Maher is saying openly what many moderate Democrats admit privately and what conservatives have shouted from rooftops: The progressive agenda is not about improvement but revolution.

Maher also sounded the alarm about the rise of explicitly socialist and “revolutionary” candidates in blue cities. He singled out New York Mayor-elect Zohran Mamdani and Seattle Mayor-elect Katie Wilson as examples. Maher said pre-election that a Mamdani win would only spur the election of Republicans.

This is exactly what conservatives have warned about as the Democrats' primaries increasingly pick candidates who push radical agendas. As Maher notes: These ideas are not fringe; they’re becoming the ideological center of the party.

“They just elected a socialist —some would say communist mayor in New York City — and I see now Seattle, just like they’re calling her ‘Mamdani West.’ So you know, if we wind up with a situation where very blue cities all around the country have socialist leadership, but that’s not where the country is in general, that’s not good for the Democratic Party.”

When a liberal like Maher identifies this threat, it carries weight that conservative warnings alone could never deliver. It gives permission to moderates, especially those who still identify as Democrats, to acknowledge that their party is not merely drifting leftward but is being overrun by revolutionaries.

Maher tried to frame his interview as an equal-opportunity critique. But while he cited Republican excesses, he expressed genuine fear about the Left. The Right’s current problems, however one interprets them, are rooted in anger, distrust, and political calculation. The Left’s problems, by contrast, are rooted in ideology: an abandonment of biology, borders, policing, merit, free speech, objective truth and now, according to Maher, common sense itself.
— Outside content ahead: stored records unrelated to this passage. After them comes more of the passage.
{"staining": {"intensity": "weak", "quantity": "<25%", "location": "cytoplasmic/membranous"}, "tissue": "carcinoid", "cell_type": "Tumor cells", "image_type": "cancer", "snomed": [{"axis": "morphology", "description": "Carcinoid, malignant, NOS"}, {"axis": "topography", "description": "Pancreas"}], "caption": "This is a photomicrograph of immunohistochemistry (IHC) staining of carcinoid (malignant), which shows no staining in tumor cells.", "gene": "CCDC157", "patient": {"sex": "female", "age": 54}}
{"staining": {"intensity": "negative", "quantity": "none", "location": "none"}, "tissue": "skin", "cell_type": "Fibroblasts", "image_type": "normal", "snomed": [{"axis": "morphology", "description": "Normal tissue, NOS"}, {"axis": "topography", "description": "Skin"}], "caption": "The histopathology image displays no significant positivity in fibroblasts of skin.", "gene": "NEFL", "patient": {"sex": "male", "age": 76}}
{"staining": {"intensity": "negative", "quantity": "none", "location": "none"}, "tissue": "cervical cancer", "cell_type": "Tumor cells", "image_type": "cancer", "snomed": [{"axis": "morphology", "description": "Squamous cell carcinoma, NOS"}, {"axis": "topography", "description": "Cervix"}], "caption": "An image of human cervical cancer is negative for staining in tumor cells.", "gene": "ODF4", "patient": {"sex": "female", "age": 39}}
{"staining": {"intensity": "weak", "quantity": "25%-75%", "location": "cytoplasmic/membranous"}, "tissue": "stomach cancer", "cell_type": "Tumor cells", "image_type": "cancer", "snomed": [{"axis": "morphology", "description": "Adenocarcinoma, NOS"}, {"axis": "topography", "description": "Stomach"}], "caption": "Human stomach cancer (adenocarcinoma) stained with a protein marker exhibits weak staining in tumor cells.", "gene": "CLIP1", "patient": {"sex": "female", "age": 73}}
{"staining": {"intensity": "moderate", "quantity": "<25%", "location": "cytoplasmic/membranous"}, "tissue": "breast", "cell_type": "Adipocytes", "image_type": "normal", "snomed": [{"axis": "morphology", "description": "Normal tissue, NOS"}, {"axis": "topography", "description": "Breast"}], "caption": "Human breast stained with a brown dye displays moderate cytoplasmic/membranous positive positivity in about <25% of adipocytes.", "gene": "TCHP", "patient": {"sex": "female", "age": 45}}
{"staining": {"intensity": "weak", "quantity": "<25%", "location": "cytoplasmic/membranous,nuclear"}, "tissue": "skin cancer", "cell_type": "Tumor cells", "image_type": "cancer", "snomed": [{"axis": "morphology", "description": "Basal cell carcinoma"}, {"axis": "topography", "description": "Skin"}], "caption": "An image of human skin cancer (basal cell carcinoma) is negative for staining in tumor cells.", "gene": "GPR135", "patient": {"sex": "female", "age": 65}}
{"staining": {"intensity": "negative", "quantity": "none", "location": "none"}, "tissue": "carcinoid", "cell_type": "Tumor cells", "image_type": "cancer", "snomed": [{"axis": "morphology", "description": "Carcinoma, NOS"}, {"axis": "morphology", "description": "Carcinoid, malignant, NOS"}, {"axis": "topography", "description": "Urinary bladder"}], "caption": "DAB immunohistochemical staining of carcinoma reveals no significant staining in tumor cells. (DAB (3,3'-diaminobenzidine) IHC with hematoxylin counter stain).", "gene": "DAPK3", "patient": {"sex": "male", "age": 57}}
Conservatives spent years warning that identity politics, compelled speech, DEI dogma and the enforcement of progressive orthodoxy were pushing America toward cultural division. They were dismissed as paranoid or reactionary.

Now one of the Left’s most prominent, influential voices is saying the quiet part out loud. Maher’s words will not convert hardened progressives, but they will resonate with moderates who feel politically homeless and privately uneasy about the direction of the Left.

Conservatives would be wise to welcome them.